Gold Shipments Return to Switzerland Following Exemption from U.S. Tariffs
LONDON - Recent data indicates a significant shift in gold trade dynamics, as gold that had been transported to New York is now being sent back to Switzerland. This reversal comes in the wake of the recent exemption of gold from U.S. tariffs imposed by the Trump administration, which had prompted traders to move gold as a precaution.
Official Swiss customs statistics released on Thursday revealed that gold imports from the United States surged to 25.5 metric tons in March, marking a thirteen-month high, up from 12.1 tons in February. Conversely, gold exports from Switzerland to the U.S. experienced a notable decrease of 32% month-on-month, totaling 103.2 tons.
Moreover, data from Comex, part of the CME Group, shows that U.S. warehouses have witnessed eight consecutive days of gold outflows for the first time in fourteen months. This trend aligns with the unwinding of the U.S. futures premium, following significant disruptions in the market.
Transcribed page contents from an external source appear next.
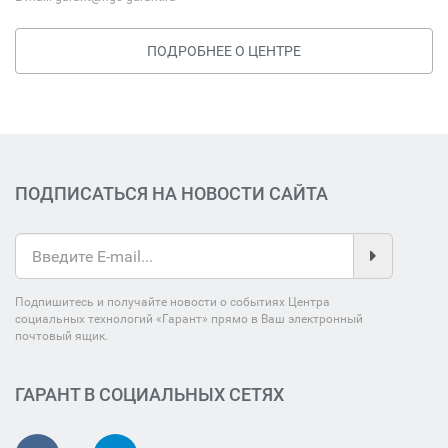
ПОДРОБНЕЕ О ЦЕНТРЕ
ПОДПИСАТЬСЯ НА НОВОСТИ САЙТА
Подпишитесь и получайте новости о событиях Центра
социальных технологий «Гарант» прямо в Ваш электронный
почтовый ящик.
ГАРАНТ В СОЦИАЛЬНЫХ СЕТЯХ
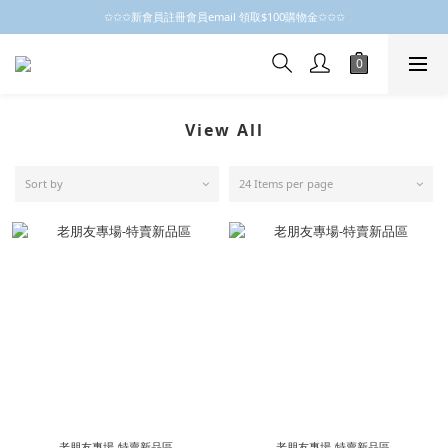
✩✩✩新會員註冊會員email 領取$100購物金✩✩✩
✩✩✩新會員註冊會員email 領取$100購物金✩✩✩
新會員制開跑摟，歡迎大家成為小粒子
✩✩✩新會員註冊會員email 領取$100購物金✩✩✩
View All
Sort by
24 Items per page
老朋友專場-特賣新品區
老朋友專場-特賣新品區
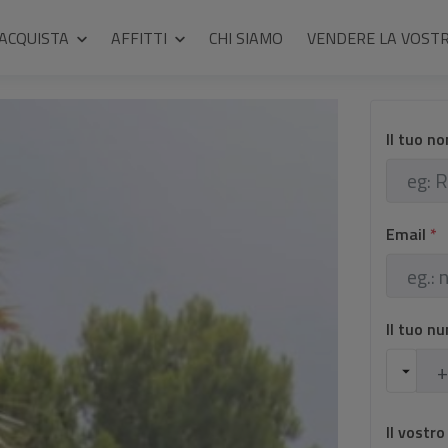
ACQUISTA
AFFITTI
CHI SIAMO
VENDERE LA VOST
Il tuo n
Email
*
Il tuo n
Il vostr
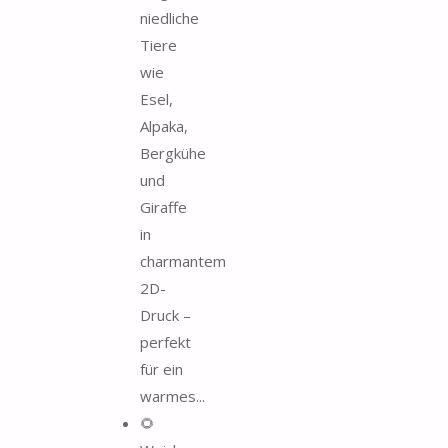
niedliche
Tiere
wie
Esel,
Alpaka,
Bergkühe
und
Giraffe
in
charmantem
2D-
Druck –
perfekt
für ein
warmes...
🌻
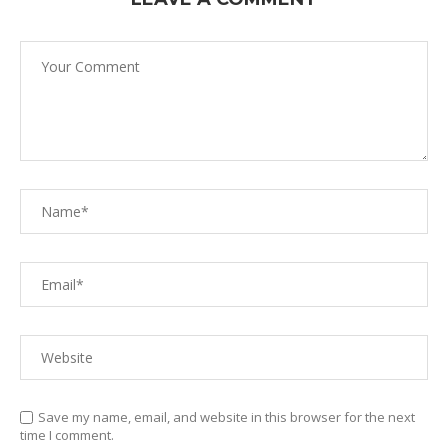
Save my name, email, and website in this browser for the next
time I comment.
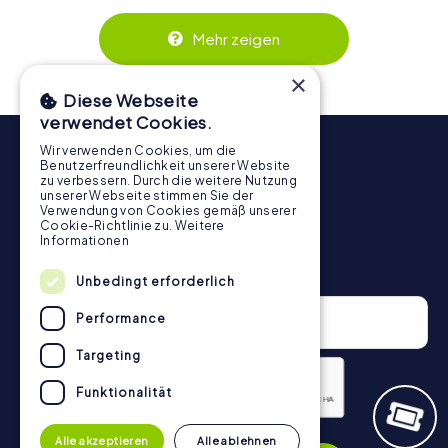
Zusammenspiel und erzeugen einen echten Teamspirit.
Dank der einfachen Handhabung über das Smartphone
Mehr zeigen
behält ihr jederzeit den Überblick. So wird die
Schnitzeljagd in Feldafing für jedes Team – klein wie groß
×
– zu einem Highlight.
Diese Webseite
verwendet Cookies.
Wir verwenden Cookies, um die
Benutzerfreundlichkeit unserer Website
zu verbessern. Durch die weitere Nutzung
unserer Webseite stimmen Sie der
Verwendung von Cookies gemäß unserer
Cookie-Richtlinie zu.
Weitere
Informationen
Newsletter
Unbedingt erforderlich
Performance
Targeting
Funktionalität
Datenschutzerklärung
Alle akzeptieren
Alle ablehnen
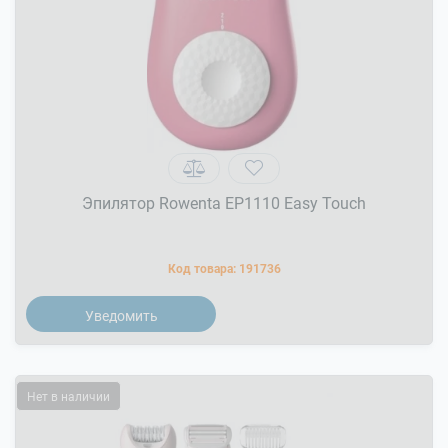
Эпилятор Rowenta EP1110 Easy Touch
Код товара:
191736
Уведомить
Нет в наличии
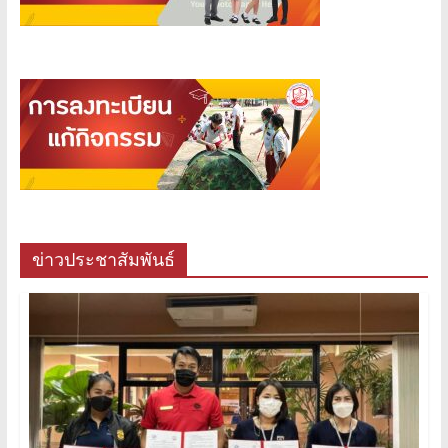
ข่าวประชาสัมพันธ์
During the period from December to March, gold, silver, and platinum valued at over $80 billion were delivered to Comex warehouses, resulting in heightened activity for logistics companies and Swiss refineries. However, the urgency to transport gold and silver to New York has diminished since the recent tariff exemptions were announced, leading to a gradual return of shipments to Switzerland.
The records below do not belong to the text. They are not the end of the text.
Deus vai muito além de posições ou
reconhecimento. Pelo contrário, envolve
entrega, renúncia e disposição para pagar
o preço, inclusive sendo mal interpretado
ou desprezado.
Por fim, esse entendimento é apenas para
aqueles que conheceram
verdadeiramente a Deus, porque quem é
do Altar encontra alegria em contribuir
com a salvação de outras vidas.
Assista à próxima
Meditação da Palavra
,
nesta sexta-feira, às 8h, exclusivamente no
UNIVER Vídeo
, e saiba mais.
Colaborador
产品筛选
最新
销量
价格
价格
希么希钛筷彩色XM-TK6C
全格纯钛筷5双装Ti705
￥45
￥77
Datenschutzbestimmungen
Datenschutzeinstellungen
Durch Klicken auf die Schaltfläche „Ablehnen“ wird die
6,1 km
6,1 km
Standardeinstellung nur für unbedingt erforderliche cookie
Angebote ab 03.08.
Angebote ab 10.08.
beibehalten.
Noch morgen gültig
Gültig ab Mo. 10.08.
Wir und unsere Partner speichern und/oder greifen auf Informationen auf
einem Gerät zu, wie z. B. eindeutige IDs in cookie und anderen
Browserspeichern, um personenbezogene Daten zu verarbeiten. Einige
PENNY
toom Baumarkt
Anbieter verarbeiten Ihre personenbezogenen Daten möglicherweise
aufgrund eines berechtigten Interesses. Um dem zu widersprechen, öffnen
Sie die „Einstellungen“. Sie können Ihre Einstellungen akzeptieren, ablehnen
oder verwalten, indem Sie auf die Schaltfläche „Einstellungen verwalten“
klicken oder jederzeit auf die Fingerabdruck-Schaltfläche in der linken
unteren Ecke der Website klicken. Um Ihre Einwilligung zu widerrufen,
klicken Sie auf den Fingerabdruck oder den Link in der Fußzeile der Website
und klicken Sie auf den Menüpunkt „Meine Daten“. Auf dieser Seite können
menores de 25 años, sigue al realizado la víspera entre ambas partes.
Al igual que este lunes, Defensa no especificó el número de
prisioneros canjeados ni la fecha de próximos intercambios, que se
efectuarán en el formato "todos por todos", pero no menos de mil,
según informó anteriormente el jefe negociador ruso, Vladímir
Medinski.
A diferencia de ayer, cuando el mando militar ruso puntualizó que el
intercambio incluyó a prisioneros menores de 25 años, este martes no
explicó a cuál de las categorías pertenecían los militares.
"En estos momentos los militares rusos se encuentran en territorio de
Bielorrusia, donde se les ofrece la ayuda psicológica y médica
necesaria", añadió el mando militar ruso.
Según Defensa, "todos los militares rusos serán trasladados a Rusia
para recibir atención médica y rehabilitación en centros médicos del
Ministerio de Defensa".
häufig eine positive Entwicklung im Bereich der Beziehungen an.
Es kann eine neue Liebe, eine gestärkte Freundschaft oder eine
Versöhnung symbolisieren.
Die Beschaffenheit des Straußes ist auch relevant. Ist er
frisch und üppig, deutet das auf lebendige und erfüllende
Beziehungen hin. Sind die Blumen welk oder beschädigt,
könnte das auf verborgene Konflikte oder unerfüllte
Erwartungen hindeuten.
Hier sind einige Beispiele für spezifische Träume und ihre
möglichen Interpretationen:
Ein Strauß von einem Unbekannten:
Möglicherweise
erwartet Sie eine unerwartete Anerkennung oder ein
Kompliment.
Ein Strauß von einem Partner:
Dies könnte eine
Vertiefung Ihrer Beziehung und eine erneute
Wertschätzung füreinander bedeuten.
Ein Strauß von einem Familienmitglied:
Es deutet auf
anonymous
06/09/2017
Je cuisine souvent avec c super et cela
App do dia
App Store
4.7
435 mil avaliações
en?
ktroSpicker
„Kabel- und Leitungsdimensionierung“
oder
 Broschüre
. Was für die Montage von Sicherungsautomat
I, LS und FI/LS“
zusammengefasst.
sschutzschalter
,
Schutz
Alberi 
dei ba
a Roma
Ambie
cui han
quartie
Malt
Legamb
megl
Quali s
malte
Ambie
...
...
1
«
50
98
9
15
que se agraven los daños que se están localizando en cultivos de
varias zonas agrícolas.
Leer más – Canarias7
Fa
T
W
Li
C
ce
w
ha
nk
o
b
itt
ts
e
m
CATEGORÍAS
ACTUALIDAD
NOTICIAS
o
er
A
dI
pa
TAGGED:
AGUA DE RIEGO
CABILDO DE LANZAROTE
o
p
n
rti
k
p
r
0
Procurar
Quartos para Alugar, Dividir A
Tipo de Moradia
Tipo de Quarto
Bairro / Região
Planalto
As of now, U.S. Comex gold stocks have decreased by 1.5 million troy ounces, equivalent to approximately $4.8 billion, bringing the total down to 43.6 million ounces (1,357 metric tons) from a peak of 45.1 million ounces recorded on April 4. This increase in gold stocks in the U.S. began following the reelection of Trump in November, when inventories rose from 17.1 million ounces.
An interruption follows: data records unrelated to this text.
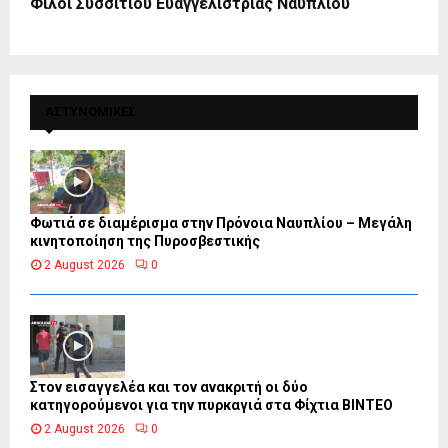
Φίλοι Συσσιτίου Ευαγγελίστριας Ναυπλίου
ΑΣΤΥΝΟΜΙΚΕΣ
Φωτιά σε διαμέρισμα στην Πρόνοια Ναυπλίου – Μεγάλη
κινητοποίηση της Πυροσβεστικής
2 August 2026
0
Στον εισαγγελέα και τον ανακριτή οι δύο
κατηγορούμενοι για την πυρκαγιά στα Φίχτια ΒΙΝΤΕΟ
2 August 2026
0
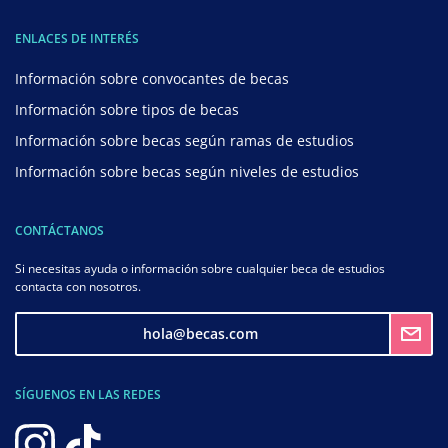
ENLACES DE INTERÉS
Información sobre convocantes de becas
Información sobre tipos de becas
Información sobre becas según ramas de estudios
Información sobre becas según niveles de estudios
CONTÁCTANOS
Si necesitas ayuda o información sobre cualquier beca de estudios
contacta con nosotros.
hola@becas.com
SÍGUENOS EN LAS REDES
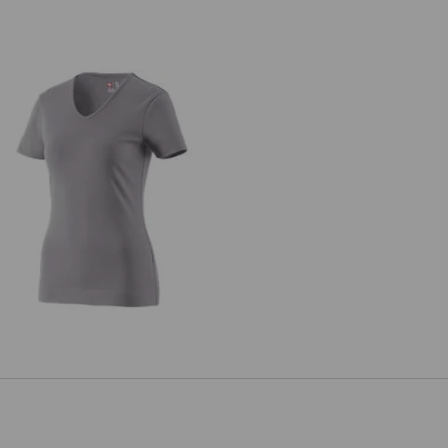
.s. T-Shirt cotton V-Neck, Damen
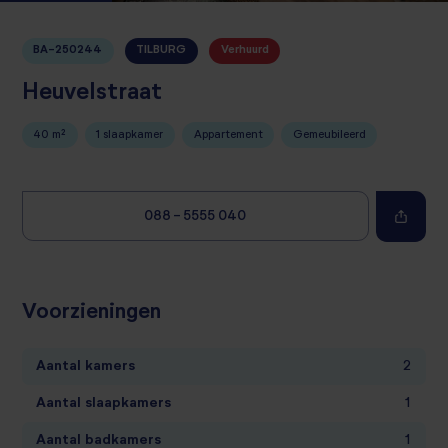
BA-250244
TILBURG
Verhuurd
Heuvelstraat
40 m²
1 slaapkamer
Appartement
Gemeubileerd
088 - 5555 040
Voorzieningen
Aantal kamers
2
Aantal slaapkamers
1
Aantal badkamers
1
Industry sources have indicated that a portion of the gold being withdrawn from U.S. vaults is returning to Switzerland, recognized as the largest refining and transit hub for bullion globally. However, the current outflow from the U.S. is expected to be modest as the gold reserves in American vaults continue to act as a hedge amid ongoing market uncertainties.
Typically, the U.S. consumes around 115 tons of gold annually in physical coins and bars. The remaining kilobars stored in CME-registered warehouses are projected to meet this segment's demand for nearly twelve years, according to independent analysts. This situation underscores the current robustness of logistics and refining operations in the gold market.